BERLIN – A large fire triggered by explosions at an ammunition dump raged Thursday in a major Berlin urban forest on one of the German capital's hottest days so far this year.
A huge cloud of grey smoke hung over the city’s western districts and residents were asked to keep windows and doors shut. A major highway was closed and a train service interrupted, but authorities said no homes or inhabitants were under direct threat.
More than 100 firefighters, dozens of soldiers and police officers were battling the blaze in the Grunewald forest, located in west Berlin.
In addition, army tanks cut corridors into the forest to contain the fire and allow firefighters to get closer to the flames. The army also sent in a remote-controlled robot with four cameras and a grappler that can be used to detect and eliminate ordnance.
Water cannons were also on the scene and firefighters drew water from the nearby Havel river to extinguish the flames.
“The situation is dangerous,” Thomas Kirstein from the Berlin fire department told reporters earlier Thursday.
Massive explosions were heard in the morning from the site where old ammunition from World War II, fireworks and explosive ordnance is stored and controlled explosions are carried out.
Kirstein said it was not clear what had triggered the first explosions at the ammunition dump early Thursday. The site belongs to the Berlin police. It was created in 1950, and before Thursday's explosions around 25 metric tons of fireworks, World War II ammunition and other explosive ordnance was stored there, the German news agency dpa reported. Controlled blasts are scheduled there twice a year for several days at a time.
Kirstein called on residents to stay away from the forest and authorities declared a one-kilometer (more than half a mile) exclusion zone around the ammunition dump. Due to flying debris and the threat of further explosions, the fire department said it could not systematically extinguish the fire as emergency forces were also not allowed to enter the exclusion zone. Firefighters on the scene were initially pouring water on the forest outside the banned area around the ammunition dump trying to prevent the blaze from spreading further.
They were also planning to get aerial images by flying a drone over the ammunition dump to better be able to judge the situation.
“The plan is to get a new situation assessment from the blast site — initially from the air," Kirstein said. According to first estimates an area of 1.5 hectares was burning all around the ammunition dump.

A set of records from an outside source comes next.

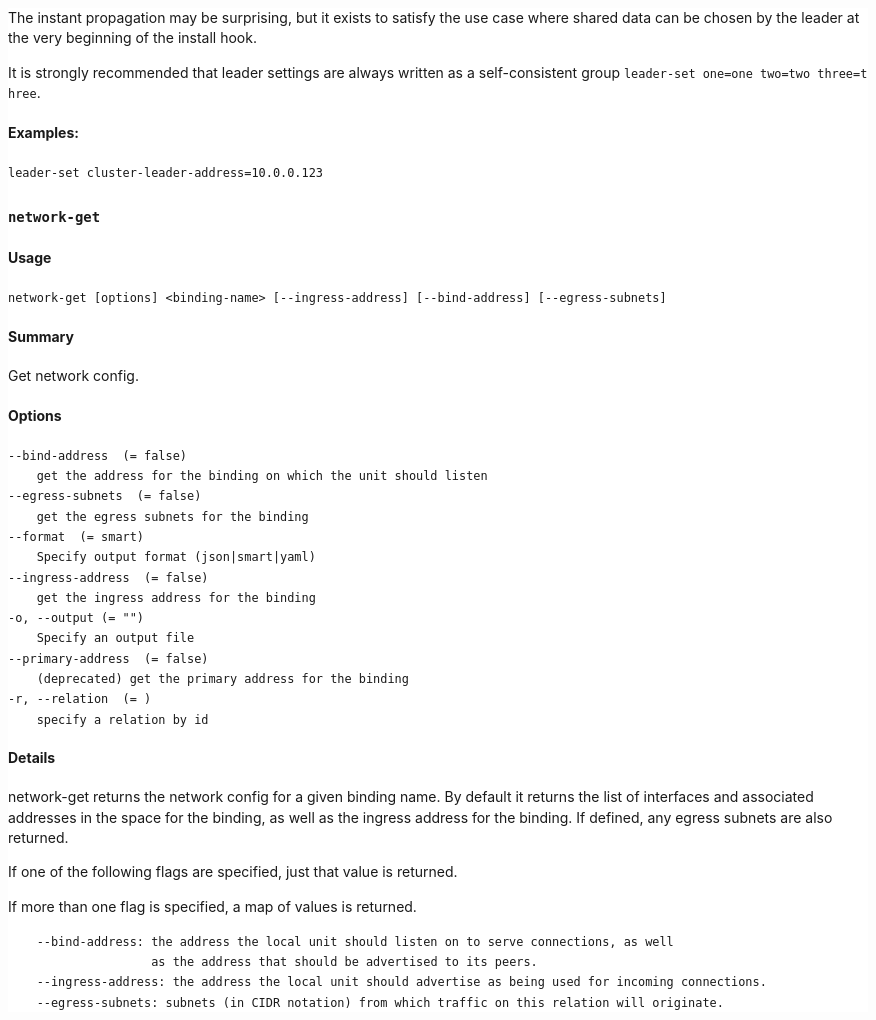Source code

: The instant propagation may be surprising, but it exists to satisfy the use case where shared data can be chosen by the leader at the very beginning of the install hook.

It is strongly recommended that leader settings are always written as a self-consistent group `leader-set one=one two=two three=three`.

#### Examples:


```bash
leader-set cluster-leader-address=10.0.0.123
```

### `network-get`

#### Usage 

```text
network-get [options] <binding-name> [--ingress-address] [--bind-address] [--egress-subnets]
```

#### Summary

Get network config.

#### Options

```text
--bind-address  (= false)
    get the address for the binding on which the unit should listen
--egress-subnets  (= false)
    get the egress subnets for the binding
--format  (= smart)
    Specify output format (json|smart|yaml)
--ingress-address  (= false)
    get the ingress address for the binding
-o, --output (= "")
    Specify an output file
--primary-address  (= false)
    (deprecated) get the primary address for the binding
-r, --relation  (= )
    specify a relation by id
```

#### Details

network-get returns the network config for a given binding name. By default
it returns the list of interfaces and associated addresses in the space for
the binding, as well as the ingress address for the binding. If defined, any
egress subnets are also returned.

If one of the following flags are specified, just that value is returned.

If more than one flag is specified, a map of values is returned.

```text
    --bind-address: the address the local unit should listen on to serve connections, as well
                    as the address that should be advertised to its peers.
    --ingress-address: the address the local unit should advertise as being used for incoming connections.
    --egress-subnets: subnets (in CIDR notation) from which traffic on this relation will originate.

```

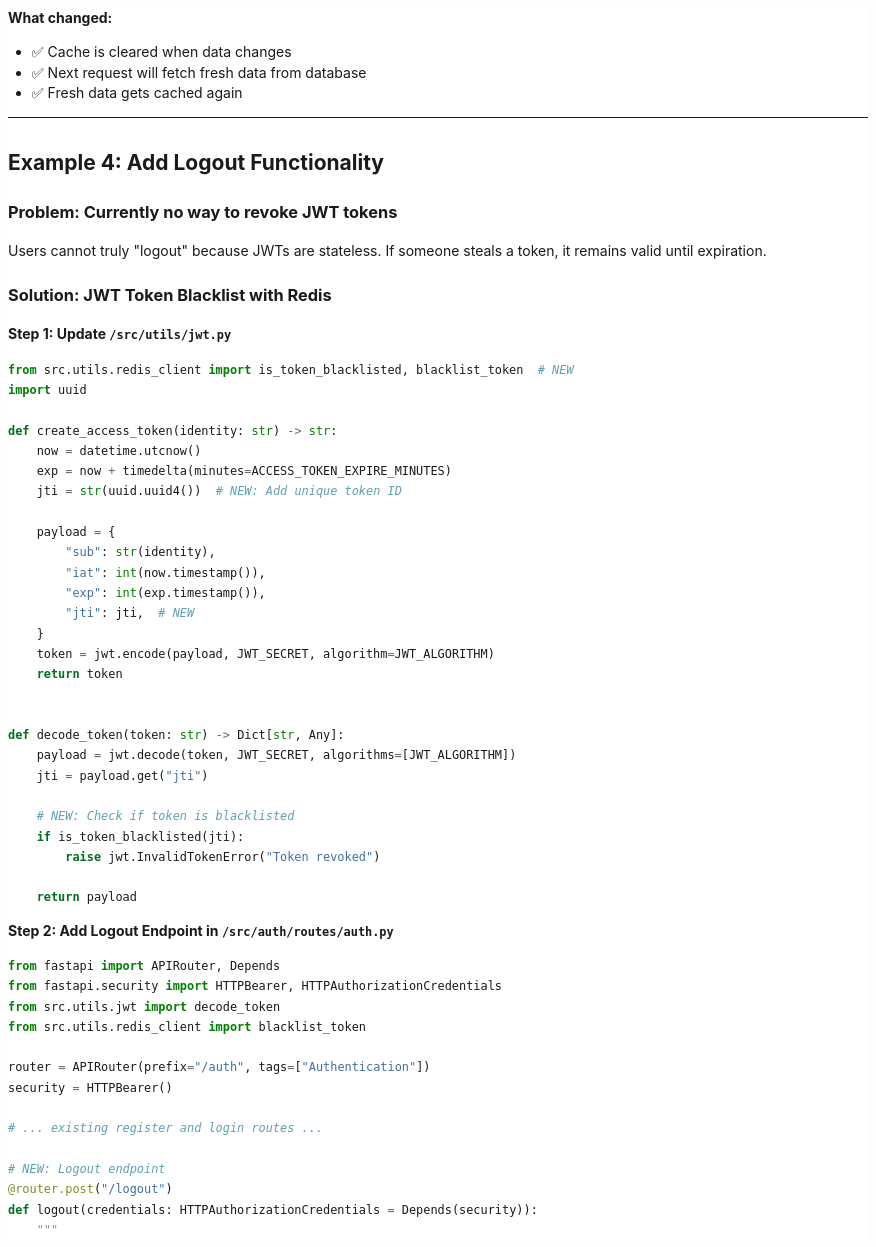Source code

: **What changed:**
- ✅ Cache is cleared when data changes
- ✅ Next request will fetch fresh data from database
- ✅ Fresh data gets cached again

---

## Example 4: Add Logout Functionality

### Problem: Currently no way to revoke JWT tokens

Users cannot truly "logout" because JWTs are stateless. If someone steals a token, it remains valid until expiration.

### Solution: JWT Token Blacklist with Redis

**Step 1: Update `/src/utils/jwt.py`**

```python
from src.utils.redis_client import is_token_blacklisted, blacklist_token  # NEW
import uuid

def create_access_token(identity: str) -> str:
    now = datetime.utcnow()
    exp = now + timedelta(minutes=ACCESS_TOKEN_EXPIRE_MINUTES)
    jti = str(uuid.uuid4())  # NEW: Add unique token ID
    
    payload = {
        "sub": str(identity),
        "iat": int(now.timestamp()),
        "exp": int(exp.timestamp()),
        "jti": jti,  # NEW
    }
    token = jwt.encode(payload, JWT_SECRET, algorithm=JWT_ALGORITHM)
    return token


def decode_token(token: str) -> Dict[str, Any]:
    payload = jwt.decode(token, JWT_SECRET, algorithms=[JWT_ALGORITHM])
    jti = payload.get("jti")
    
    # NEW: Check if token is blacklisted
    if is_token_blacklisted(jti):
        raise jwt.InvalidTokenError("Token revoked")
    
    return payload
```

**Step 2: Add Logout Endpoint in `/src/auth/routes/auth.py`**

```python
from fastapi import APIRouter, Depends
from fastapi.security import HTTPBearer, HTTPAuthorizationCredentials
from src.utils.jwt import decode_token
from src.utils.redis_client import blacklist_token

router = APIRouter(prefix="/auth", tags=["Authentication"])
security = HTTPBearer()

# ... existing register and login routes ...

# NEW: Logout endpoint
@router.post("/logout")
def logout(credentials: HTTPAuthorizationCredentials = Depends(security)):
    """
```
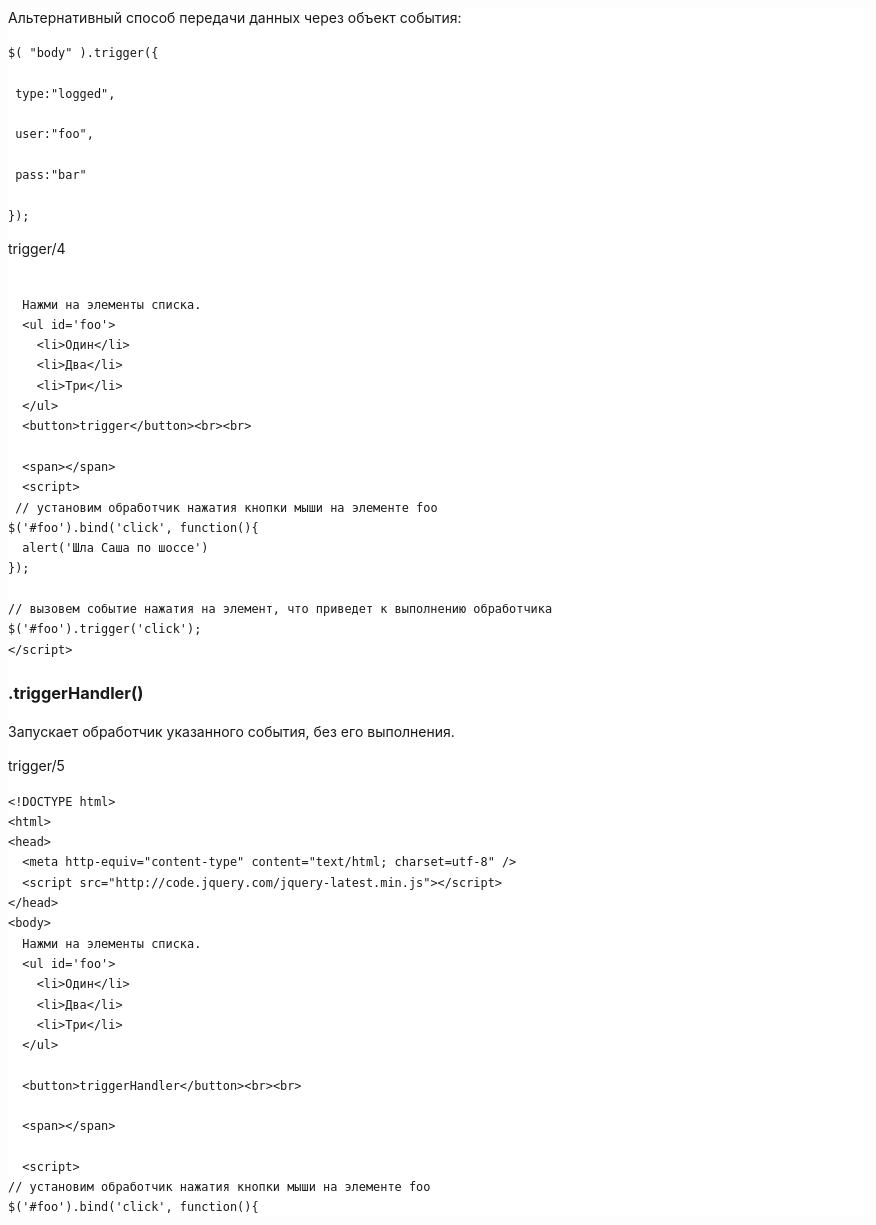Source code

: Альтернативный способ передачи данных через объект события:

```
$( "body" ).trigger({

 type:"logged",

 user:"foo",

 pass:"bar"

});

```

trigger/4
```

  Нажми на элементы списка.  
  <ul id='foo'>
    <li>Один</li>
    <li>Два</li>
    <li>Три</li>
  </ul>
  <button>trigger</button><br><br>
  
  <span></span>
  <script>
 // установим обработчик нажатия кнопки мыши на элементе foo
$('#foo').bind('click', function(){
  alert('Шла Саша по шоссе')
});
 
// вызовем событие нажатия на элемент, что приведет к выполнению обработчика
$('#foo').trigger('click');
</script>

```


### .triggerHandler()
Запускает обработчик указанного события, без его выполнения.

trigger/5
```
<!DOCTYPE html>
<html>
<head>
  <meta http-equiv="content-type" content="text/html; charset=utf-8" />
  <script src="http://code.jquery.com/jquery-latest.min.js"></script>
</head>
<body>
  Нажми на элементы списка.  
  <ul id='foo'>
    <li>Один</li>
    <li>Два</li>
    <li>Три</li>
  </ul>

  <button>triggerHandler</button><br><br>
  
  <span></span>

  <script>
// установим обработчик нажатия кнопки мыши на элементе foo
$('#foo').bind('click', function(){
```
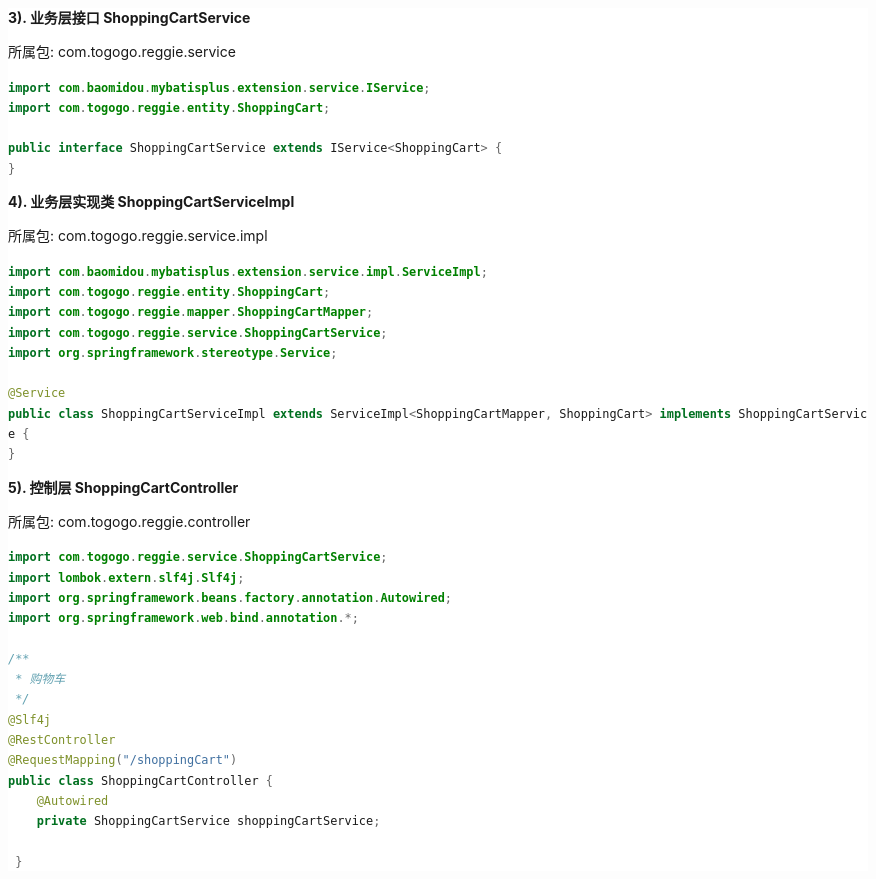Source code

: 

**3). 业务层接口 ShoppingCartService**

所属包: com.togogo.reggie.service

```java
import com.baomidou.mybatisplus.extension.service.IService;
import com.togogo.reggie.entity.ShoppingCart;

public interface ShoppingCartService extends IService<ShoppingCart> {
}
```



**4). 业务层实现类 ShoppingCartServiceImpl**

所属包: com.togogo.reggie.service.impl

```java
import com.baomidou.mybatisplus.extension.service.impl.ServiceImpl;
import com.togogo.reggie.entity.ShoppingCart;
import com.togogo.reggie.mapper.ShoppingCartMapper;
import com.togogo.reggie.service.ShoppingCartService;
import org.springframework.stereotype.Service;

@Service
public class ShoppingCartServiceImpl extends ServiceImpl<ShoppingCartMapper, ShoppingCart> implements ShoppingCartService {
}
```



**5). 控制层 ShoppingCartController**

所属包: com.togogo.reggie.controller

```java
import com.togogo.reggie.service.ShoppingCartService;
import lombok.extern.slf4j.Slf4j;
import org.springframework.beans.factory.annotation.Autowired;
import org.springframework.web.bind.annotation.*;

/**
 * 购物车
 */
@Slf4j
@RestController
@RequestMapping("/shoppingCart")
public class ShoppingCartController {
    @Autowired
    private ShoppingCartService shoppingCartService;
 
 }   
```

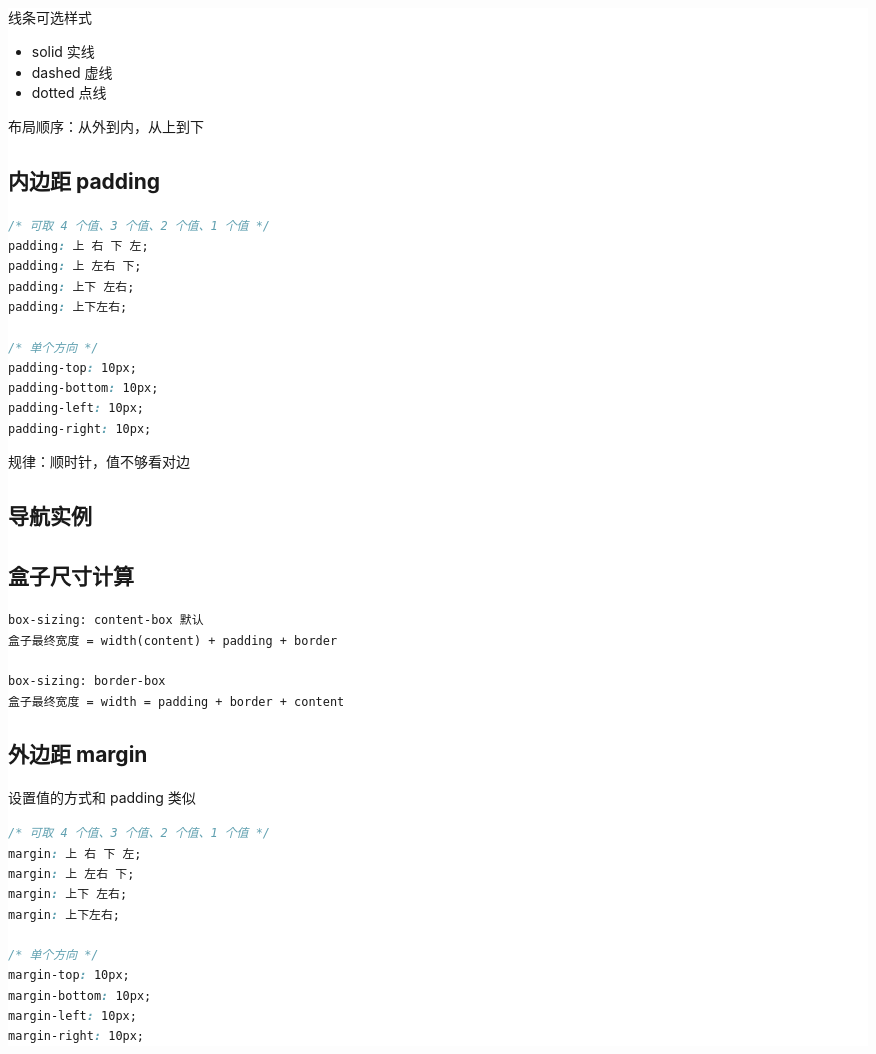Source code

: 线条可选样式

- solid 实线
- dashed 虚线
- dotted 点线

布局顺序：从外到内，从上到下

## 内边距 padding

```css
/* 可取 4 个值、3 个值、2 个值、1 个值 */
padding: 上 右 下 左;
padding: 上 左右 下;
padding: 上下 左右;
padding: 上下左右;

/* 单个方向 */
padding-top: 10px;
padding-bottom: 10px;
padding-left: 10px;
padding-right: 10px;
```

规律：顺时针，值不够看对边

## 导航实例

[](demo/css-box-1.html ':include :type=code')

[](demo/css-box-1.html ':include height=70')

## 盒子尺寸计算

```
box-sizing: content-box 默认
盒子最终宽度 = width(content) + padding + border

box-sizing: border-box
盒子最终宽度 = width = padding + border + content
```

## 外边距 margin

设置值的方式和 padding 类似

```css
/* 可取 4 个值、3 个值、2 个值、1 个值 */
margin: 上 右 下 左;
margin: 上 左右 下;
margin: 上下 左右;
margin: 上下左右;

/* 单个方向 */
margin-top: 10px;
margin-bottom: 10px;
margin-left: 10px;
margin-right: 10px;
```
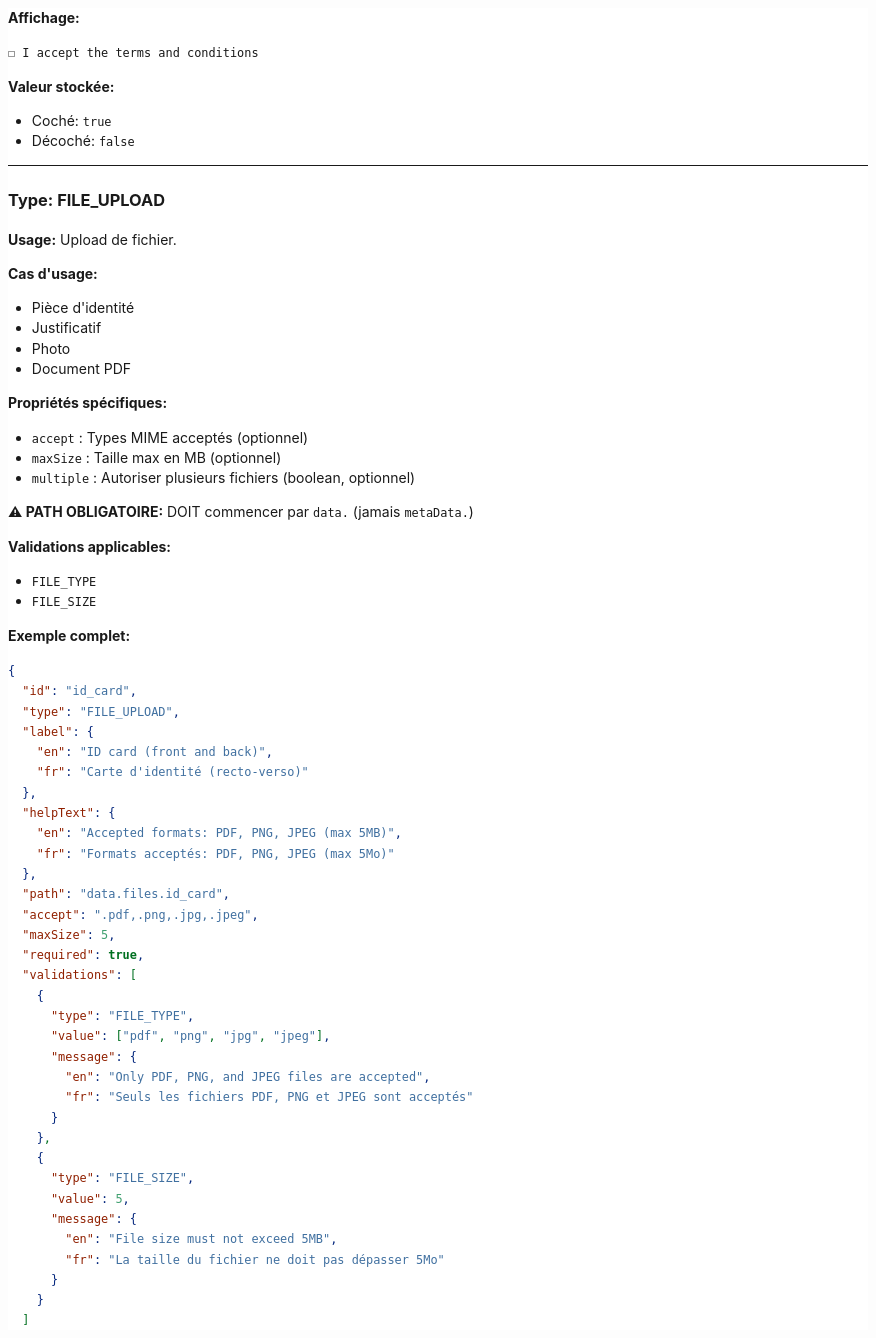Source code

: **Affichage:**
```
☐ I accept the terms and conditions
```

**Valeur stockée:**
- Coché: `true`
- Décoché: `false`

---

### Type: FILE_UPLOAD

**Usage:** Upload de fichier.

**Cas d'usage:**
- Pièce d'identité
- Justificatif
- Photo
- Document PDF

**Propriétés spécifiques:**
- `accept` : Types MIME acceptés (optionnel)
- `maxSize` : Taille max en MB (optionnel)
- `multiple` : Autoriser plusieurs fichiers (boolean, optionnel)

**⚠️ PATH OBLIGATOIRE:** DOIT commencer par `data.` (jamais `metaData.`)

**Validations applicables:**
- `FILE_TYPE`
- `FILE_SIZE`

**Exemple complet:**
```json
{
  "id": "id_card",
  "type": "FILE_UPLOAD",
  "label": {
    "en": "ID card (front and back)",
    "fr": "Carte d'identité (recto-verso)"
  },
  "helpText": {
    "en": "Accepted formats: PDF, PNG, JPEG (max 5MB)",
    "fr": "Formats acceptés: PDF, PNG, JPEG (max 5Mo)"
  },
  "path": "data.files.id_card",
  "accept": ".pdf,.png,.jpg,.jpeg",
  "maxSize": 5,
  "required": true,
  "validations": [
    {
      "type": "FILE_TYPE",
      "value": ["pdf", "png", "jpg", "jpeg"],
      "message": {
        "en": "Only PDF, PNG, and JPEG files are accepted",
        "fr": "Seuls les fichiers PDF, PNG et JPEG sont acceptés"
      }
    },
    {
      "type": "FILE_SIZE",
      "value": 5,
      "message": {
        "en": "File size must not exceed 5MB",
        "fr": "La taille du fichier ne doit pas dépasser 5Mo"
      }
    }
  ]
```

Berlin Mayor Franziska Giffey cut short her vacation to visit the scene and thank the emergency personnel for their efforts. She made clear that no homes or residents were threatened, but also said city authorities needed to seriously talk about moving the ammunition dump out of the vicinity of the city of 3.65 million residents.
The commuter train service to the city's west was partially interrupted and one of the city's most important highways, the Avus, was closed. Homes were not directly threatened by the flames but the fire department warned that the fire could further spread due to the dry conditions of the forest and the exceptional heat expected on Thursday with temperatures of up to 38 degrees Celsius (100 Fahrenheit).